Finding out who killed 20-year-old Mary Petry and her 22-year-old boyfriend William Sproat at a home near Ohio State University's campus in 1970 would only bring small satisfaction to Mary's twin sister, Martha.
"I really would like to know why," Martha Petry said. "That's much more important than any punishment."
Martha Petry said she still has letters that her twin wrote her, every line crammed with information about Sproat, from what restaurant they had eaten at to how the pair enjoyed speaking in French to each other.
Petry said she and Sproat's sister both believe the person who killed their siblings may have known them because of how violent the crime was. The attempt to use new technology to try and find answers about what happened is a blessing for Petry.
"This is not about justice, it's more about mercy," she said. "The mercy is knowing the mystery. It has always been there, but it wasn't something that I could dig into because it had such an emotional weight to it, but during COVID, after I had retired, there was a new sense of asking why."

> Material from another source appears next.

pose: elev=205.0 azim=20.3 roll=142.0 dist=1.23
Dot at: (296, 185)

Should the evidence at the scene yield a potential genealogical match, Petry said she knows it may not give her the answers she's looking for about why her sister had to die.
"My universe is not one that's about an eye for an eye," Petry said. "There may be a reason. There may be understanding of something that I don't understand."
Columbus police have identified several dozen unsolved homicides that may be able to be solved with the use of genetic genealogy, an emerging technology.